§ Problem statement
Beginning at the line that contains "Gameplay with a controller (Xbox" and ending at the last line of the entries, write out each line exactly; include nothing outside that span.

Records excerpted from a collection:
▬▬▬▬▬▬▬▬▬▬

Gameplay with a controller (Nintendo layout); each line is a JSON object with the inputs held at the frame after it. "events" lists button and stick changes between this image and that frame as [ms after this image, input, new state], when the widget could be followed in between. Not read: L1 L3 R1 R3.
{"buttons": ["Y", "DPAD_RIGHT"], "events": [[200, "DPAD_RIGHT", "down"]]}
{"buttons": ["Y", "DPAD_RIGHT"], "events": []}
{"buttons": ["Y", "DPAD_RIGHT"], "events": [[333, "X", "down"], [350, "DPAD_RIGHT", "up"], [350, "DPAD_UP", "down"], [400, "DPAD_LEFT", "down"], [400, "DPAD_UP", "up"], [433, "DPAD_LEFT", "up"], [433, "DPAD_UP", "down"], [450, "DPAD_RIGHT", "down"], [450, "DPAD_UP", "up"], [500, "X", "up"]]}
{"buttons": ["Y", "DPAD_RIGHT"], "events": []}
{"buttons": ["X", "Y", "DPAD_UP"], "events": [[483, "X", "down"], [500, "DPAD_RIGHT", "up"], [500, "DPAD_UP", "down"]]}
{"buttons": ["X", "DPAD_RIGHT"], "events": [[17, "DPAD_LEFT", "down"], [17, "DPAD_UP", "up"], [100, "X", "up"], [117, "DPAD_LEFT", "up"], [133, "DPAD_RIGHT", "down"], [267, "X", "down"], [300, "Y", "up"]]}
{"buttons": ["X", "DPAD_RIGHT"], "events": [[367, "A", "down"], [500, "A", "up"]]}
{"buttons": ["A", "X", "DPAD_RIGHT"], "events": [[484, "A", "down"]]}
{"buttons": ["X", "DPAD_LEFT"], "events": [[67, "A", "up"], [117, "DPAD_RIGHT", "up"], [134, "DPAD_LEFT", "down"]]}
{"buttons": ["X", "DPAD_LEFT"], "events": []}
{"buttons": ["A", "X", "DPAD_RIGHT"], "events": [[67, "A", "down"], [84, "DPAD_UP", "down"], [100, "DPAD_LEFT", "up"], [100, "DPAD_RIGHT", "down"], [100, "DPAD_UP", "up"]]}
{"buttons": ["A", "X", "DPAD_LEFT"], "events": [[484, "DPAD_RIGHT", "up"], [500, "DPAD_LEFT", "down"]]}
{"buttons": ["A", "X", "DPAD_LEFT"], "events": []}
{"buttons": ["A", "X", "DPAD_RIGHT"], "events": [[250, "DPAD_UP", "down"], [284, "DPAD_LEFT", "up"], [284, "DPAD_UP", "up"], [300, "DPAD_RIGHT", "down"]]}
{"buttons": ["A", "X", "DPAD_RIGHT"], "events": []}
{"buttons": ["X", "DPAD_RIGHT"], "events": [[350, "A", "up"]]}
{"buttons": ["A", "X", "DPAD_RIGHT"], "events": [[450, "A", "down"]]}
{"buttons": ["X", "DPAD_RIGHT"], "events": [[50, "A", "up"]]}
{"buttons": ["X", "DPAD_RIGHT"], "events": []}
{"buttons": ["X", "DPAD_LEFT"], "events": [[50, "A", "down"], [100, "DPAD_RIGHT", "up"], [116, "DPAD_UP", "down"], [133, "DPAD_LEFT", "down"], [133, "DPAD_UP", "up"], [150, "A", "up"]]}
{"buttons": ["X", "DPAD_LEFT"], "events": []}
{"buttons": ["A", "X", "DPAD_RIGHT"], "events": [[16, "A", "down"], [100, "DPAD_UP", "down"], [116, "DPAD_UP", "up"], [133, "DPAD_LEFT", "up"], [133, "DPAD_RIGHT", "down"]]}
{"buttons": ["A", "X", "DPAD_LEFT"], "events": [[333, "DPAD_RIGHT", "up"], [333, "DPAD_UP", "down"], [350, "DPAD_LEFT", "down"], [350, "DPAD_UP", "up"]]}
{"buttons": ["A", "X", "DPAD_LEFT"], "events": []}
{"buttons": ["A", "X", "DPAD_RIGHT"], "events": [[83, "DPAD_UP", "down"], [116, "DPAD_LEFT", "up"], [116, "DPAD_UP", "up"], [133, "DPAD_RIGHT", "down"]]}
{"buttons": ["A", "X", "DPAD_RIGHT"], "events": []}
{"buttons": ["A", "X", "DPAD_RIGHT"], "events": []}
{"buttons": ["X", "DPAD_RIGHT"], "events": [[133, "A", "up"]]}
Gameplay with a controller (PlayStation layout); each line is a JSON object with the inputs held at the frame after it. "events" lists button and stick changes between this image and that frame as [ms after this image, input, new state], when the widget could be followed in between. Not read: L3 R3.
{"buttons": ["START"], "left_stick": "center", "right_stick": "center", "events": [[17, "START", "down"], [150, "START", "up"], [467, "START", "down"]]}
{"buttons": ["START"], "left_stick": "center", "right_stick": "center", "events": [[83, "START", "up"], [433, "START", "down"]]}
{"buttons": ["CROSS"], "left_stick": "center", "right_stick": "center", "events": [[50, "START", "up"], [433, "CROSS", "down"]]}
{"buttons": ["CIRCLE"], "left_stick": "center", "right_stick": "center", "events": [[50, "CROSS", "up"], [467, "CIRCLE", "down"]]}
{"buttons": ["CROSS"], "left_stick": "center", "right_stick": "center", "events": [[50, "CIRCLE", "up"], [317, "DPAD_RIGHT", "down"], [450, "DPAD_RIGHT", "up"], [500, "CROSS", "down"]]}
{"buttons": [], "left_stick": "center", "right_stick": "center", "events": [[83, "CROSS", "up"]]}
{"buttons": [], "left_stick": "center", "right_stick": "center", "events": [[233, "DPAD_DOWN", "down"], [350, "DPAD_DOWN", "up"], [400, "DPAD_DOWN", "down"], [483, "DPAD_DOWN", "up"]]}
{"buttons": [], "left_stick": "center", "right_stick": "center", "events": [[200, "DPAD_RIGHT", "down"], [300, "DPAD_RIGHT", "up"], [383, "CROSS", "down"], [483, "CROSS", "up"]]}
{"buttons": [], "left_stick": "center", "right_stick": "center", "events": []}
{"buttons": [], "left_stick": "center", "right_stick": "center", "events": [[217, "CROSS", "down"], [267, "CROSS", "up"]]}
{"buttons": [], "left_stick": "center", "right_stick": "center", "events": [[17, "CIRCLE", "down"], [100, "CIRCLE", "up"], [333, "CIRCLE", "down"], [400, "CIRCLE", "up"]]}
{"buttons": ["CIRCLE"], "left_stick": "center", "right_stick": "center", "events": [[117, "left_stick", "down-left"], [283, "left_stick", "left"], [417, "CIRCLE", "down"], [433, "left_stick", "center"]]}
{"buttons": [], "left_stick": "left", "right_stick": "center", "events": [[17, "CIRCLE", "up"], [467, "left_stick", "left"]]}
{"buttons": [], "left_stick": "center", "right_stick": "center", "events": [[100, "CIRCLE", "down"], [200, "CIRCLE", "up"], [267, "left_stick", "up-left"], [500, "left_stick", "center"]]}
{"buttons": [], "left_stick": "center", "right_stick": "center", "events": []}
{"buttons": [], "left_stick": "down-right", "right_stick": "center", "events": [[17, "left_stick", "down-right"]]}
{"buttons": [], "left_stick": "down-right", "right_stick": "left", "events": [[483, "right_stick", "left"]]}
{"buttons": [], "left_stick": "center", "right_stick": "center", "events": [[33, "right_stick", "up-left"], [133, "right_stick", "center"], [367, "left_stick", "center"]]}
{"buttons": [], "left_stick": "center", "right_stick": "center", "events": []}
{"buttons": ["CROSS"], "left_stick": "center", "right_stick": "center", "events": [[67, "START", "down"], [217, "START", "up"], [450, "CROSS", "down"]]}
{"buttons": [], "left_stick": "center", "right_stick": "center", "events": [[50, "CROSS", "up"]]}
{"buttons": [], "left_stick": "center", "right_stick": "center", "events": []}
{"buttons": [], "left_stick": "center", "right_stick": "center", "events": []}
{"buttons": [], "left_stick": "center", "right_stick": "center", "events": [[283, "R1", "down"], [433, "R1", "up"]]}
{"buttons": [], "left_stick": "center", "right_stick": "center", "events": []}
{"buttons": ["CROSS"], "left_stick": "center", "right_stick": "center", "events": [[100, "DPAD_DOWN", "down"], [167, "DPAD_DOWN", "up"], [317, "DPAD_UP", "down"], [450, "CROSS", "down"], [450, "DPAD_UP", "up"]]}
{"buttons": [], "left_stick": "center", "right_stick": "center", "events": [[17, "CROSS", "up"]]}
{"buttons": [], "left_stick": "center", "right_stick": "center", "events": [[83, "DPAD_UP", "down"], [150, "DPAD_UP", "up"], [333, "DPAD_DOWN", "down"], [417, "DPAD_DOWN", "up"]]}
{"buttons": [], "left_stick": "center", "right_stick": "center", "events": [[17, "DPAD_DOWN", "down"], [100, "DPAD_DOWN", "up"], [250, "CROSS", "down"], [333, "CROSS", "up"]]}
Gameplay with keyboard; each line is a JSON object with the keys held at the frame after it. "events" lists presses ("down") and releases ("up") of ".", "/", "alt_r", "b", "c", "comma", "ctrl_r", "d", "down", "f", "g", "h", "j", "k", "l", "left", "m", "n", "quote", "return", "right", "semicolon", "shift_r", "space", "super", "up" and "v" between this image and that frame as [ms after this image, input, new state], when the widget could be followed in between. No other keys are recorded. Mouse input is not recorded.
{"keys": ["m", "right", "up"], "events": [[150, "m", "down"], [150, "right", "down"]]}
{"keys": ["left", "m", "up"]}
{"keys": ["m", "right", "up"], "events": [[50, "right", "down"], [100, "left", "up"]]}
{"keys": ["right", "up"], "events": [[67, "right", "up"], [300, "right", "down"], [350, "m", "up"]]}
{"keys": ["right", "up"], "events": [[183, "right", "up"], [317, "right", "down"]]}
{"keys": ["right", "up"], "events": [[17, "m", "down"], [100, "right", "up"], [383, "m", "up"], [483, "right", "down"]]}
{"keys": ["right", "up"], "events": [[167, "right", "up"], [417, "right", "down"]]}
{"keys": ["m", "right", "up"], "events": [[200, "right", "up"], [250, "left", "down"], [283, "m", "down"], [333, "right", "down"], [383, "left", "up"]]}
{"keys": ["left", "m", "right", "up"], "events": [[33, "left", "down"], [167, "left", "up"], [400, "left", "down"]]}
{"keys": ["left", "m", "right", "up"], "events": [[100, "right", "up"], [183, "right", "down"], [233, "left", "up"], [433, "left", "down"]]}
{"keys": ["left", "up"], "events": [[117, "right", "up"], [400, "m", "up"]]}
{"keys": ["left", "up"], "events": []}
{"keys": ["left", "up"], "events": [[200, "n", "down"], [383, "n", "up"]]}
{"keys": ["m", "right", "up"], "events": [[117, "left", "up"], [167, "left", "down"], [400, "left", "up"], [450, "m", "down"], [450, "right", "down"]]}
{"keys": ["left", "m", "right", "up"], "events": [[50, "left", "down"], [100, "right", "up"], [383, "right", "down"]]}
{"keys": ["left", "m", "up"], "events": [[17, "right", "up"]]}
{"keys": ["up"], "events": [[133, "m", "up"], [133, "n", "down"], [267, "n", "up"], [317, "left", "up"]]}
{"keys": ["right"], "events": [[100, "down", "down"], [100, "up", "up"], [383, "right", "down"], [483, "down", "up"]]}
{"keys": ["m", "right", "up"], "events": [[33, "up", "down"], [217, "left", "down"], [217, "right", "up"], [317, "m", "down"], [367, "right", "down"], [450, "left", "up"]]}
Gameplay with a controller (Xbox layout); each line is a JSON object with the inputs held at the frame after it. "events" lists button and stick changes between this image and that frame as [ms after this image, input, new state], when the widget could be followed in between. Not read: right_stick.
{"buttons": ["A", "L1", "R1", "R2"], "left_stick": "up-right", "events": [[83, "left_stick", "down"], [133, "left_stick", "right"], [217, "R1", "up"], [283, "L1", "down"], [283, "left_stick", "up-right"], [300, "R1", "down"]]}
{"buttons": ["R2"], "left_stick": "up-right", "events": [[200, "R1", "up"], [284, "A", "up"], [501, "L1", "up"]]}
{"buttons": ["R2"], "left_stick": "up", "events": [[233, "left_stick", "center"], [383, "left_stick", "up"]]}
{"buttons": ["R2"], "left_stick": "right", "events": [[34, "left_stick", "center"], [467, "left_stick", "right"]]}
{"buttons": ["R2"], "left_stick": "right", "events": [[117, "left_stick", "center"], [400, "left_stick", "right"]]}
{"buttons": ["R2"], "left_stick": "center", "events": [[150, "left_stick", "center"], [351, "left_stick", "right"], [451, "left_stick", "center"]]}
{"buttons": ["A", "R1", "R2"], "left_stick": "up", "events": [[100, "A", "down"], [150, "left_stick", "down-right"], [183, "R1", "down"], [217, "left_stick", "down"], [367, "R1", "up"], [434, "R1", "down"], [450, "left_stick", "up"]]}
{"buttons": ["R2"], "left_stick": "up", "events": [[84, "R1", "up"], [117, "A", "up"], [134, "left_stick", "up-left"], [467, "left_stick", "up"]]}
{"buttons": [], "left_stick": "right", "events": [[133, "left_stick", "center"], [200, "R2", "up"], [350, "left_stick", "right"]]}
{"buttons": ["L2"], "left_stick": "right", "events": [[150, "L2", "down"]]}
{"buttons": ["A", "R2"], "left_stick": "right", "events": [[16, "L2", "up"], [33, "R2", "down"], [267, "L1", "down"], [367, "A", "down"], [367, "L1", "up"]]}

▬▬▬▬▬▬▬▬▬▬

§ Output of the task
Gameplay with a controller (Xbox layout); each line is a JSON object with the inputs held at the frame after it. "events" lists button and stick changes between this image and that frame as [ms after this image, input, new state], when the widget could be followed in between. Not read: right_stick.
{"buttons": ["A", "L1", "R1", "R2"], "left_stick": "up-right", "events": [[83, "left_stick", "down"], [133, "left_stick", "right"], [217, "R1", "up"], [283, "L1", "down"], [283, "left_stick", "up-right"], [300, "R1", "down"]]}
{"buttons": ["R2"], "left_stick": "up-right", "events": [[200, "R1", "up"], [284, "A", "up"], [501, "L1", "up"]]}
{"buttons": ["R2"], "left_stick": "up", "events": [[233, "left_stick", "center"], [383, "left_stick", "up"]]}
{"buttons": ["R2"], "left_stick": "right", "events": [[34, "left_stick", "center"], [467, "left_stick", "right"]]}
{"buttons": ["R2"], "left_stick": "right", "events": [[117, "left_stick", "center"], [400, "left_stick", "right"]]}
{"buttons": ["R2"], "left_stick": "center", "events": [[150, "left_stick", "center"], [351, "left_stick", "right"], [451, "left_stick", "center"]]}
{"buttons": ["A", "R1", "R2"], "left_stick": "up", "events": [[100, "A", "down"], [150, "left_stick", "down-right"], [183, "R1", "down"], [217, "left_stick", "down"], [367, "R1", "up"], [434, "R1", "down"], [450, "left_stick", "up"]]}
{"buttons": ["R2"], "left_stick": "up", "events": [[84, "R1", "up"], [117, "A", "up"], [134, "left_stick", "up-left"], [467, "left_stick", "up"]]}
{"buttons": [], "left_stick": "right", "events": [[133, "left_stick", "center"], [200, "R2", "up"], [350, "left_stick", "right"]]}
{"buttons": ["L2"], "left_stick": "right", "events": [[150, "L2", "down"]]}
{"buttons": ["A", "R2"], "left_stick": "right", "events": [[16, "L2", "up"], [33, "R2", "down"], [267, "L1", "down"], [367, "A", "down"], [367, "L1", "up"]]}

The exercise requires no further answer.